Cuvee de Trolls has a bright, refreshing flavour that balances stone fruit and spice. White and black pepper, allspice and soft clove flavour are present – bitterness in this beer is distinctly unassertive, with this spice character providing the balance in the beer. The flavour further develops with candied soft fruit coming through – peach, apricot and strawberry. A slightly booze finish blending subtle lingering spice, with a warming in evidence after the swallow. This beer is incredibly refreshing as spice lifts the mouth feel, and the fruit is distinctly mouth-watering.
The finish of this beer gives an impression of what I would describe as spicy Turkish Delight. Rosewater (as can be present in Turkish Delight) is evident in the finish, and this combines with the warming alcohol that develops after the swallow. Overall, the impression of this beer is one of a beer that is incredibly sophisticated and very well balanced.
Rodenbach is considered to be a classic example of the Flanders Red style. Seeing Rodenbach in a can shows how attitudes to cans have developed over the last few decades among beer drinkers – craft beer drinkers in particular.
Rodenbach Classic is the lower alcohol version of Rodenbach. At 5.2%, it is a touch below Rodenbach Grand Cru (6.0%) and Rodenbach Vintage (7.0%). Having tasted these beers over a number of years, there is an interesting aspect to the flavours present in each that results from the manner in which these beers are blended. Rodenbach as a beer is aged in oak foeders (large oak vats). Each vat imparts an individual, and quite distinctly different character to the beer. As well as achieving this character in each foeder, part of the expertise in brewing Rodenbach is involved in the manner in which beers from different foeders are blended to achieve the final beer.

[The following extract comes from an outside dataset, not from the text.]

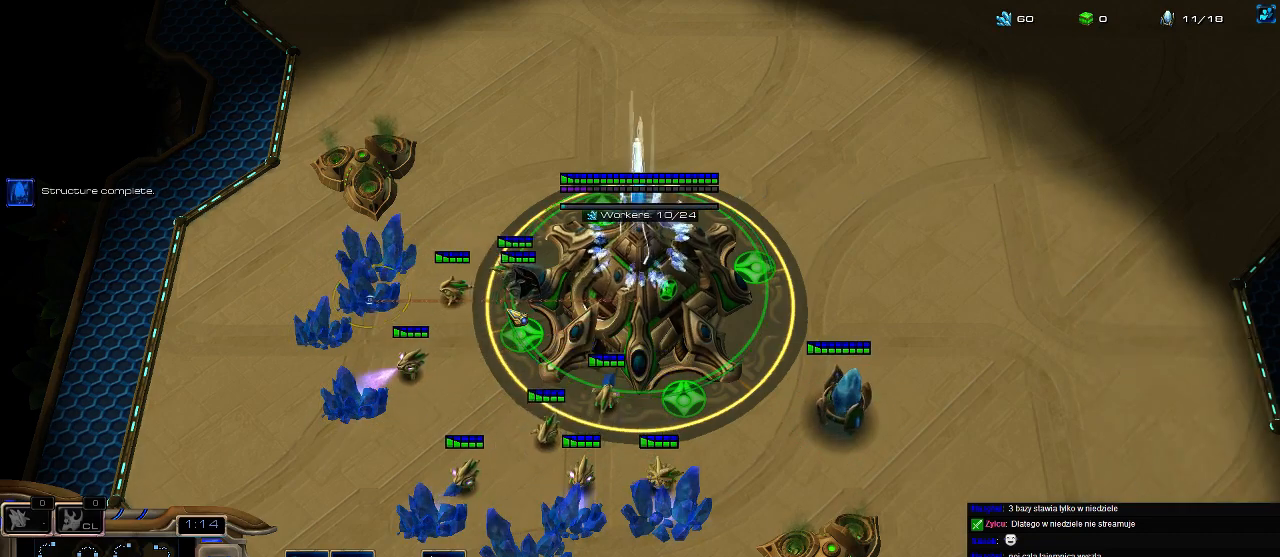
{"keys": [], "events": []}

Rodenbach Vintage is selected from a single foeder – so all of the character from that foeder is in evidence in the beer, and the flavours present in Rodenbach Vintage can vary slightly (just the same as different vintage wines can vary). Rodenbach Grand Cru consists of 66% two to three year old beer blended with 33% one year old beer. Rodenbach Classic consists of 25% two to three year old beer blended with 75% one year old beer.
This translates into a complexity of flavour both within the beer and over time. Each year that I have tasted Rodenbach Vintage, I have noticed a distinct flavour that evolves from the year before. There is still a wonderful complexity to Vintage, but the balance of the beer tends to favour a particular flavour in one year more so than it does in others. Going back some years ago, cherry was coming through more distinctly. The next year, raspberry was more in evidence. In more recent times, cider apple vinegar and balsamic vinegar were the notes that came through up front. All of the other flavours were present as well – just the balance and dominance of individual flavours varied slightly in vintage each year. This drift can be more noticeable in Rodenbach Grand Cru (recently, in a tasting I was getting the cider apple vinegar more so that the cherry or raspberry that I had come to associate with Grand Cru).
When it comes to Rodenbach Classic, the blending of beers means that the flavours mentioned above tend to be all present, but balanced to afford a degree of subtlety and complexity that means that individual flavours tend not to punch through as much. Aromas of cola cube, woody/oaky and cherry with a touch of chilli and black pepper spice (that doesn’t follow through to taste) are all present. Flavours that come through on the palate include the full palate of flavours that come through in different versions of Rodenbach Vintage. Cherry, raspberry, cola, cider apple, balsamic vinegar are all present and combine to provide a distinctly refreshing taste experience. Not surprisingly given that Rodenbach is a member of the sour beer family, Rodenbach Classic has a tart sourness on the palate that further contributes to the beers superbly refreshing character.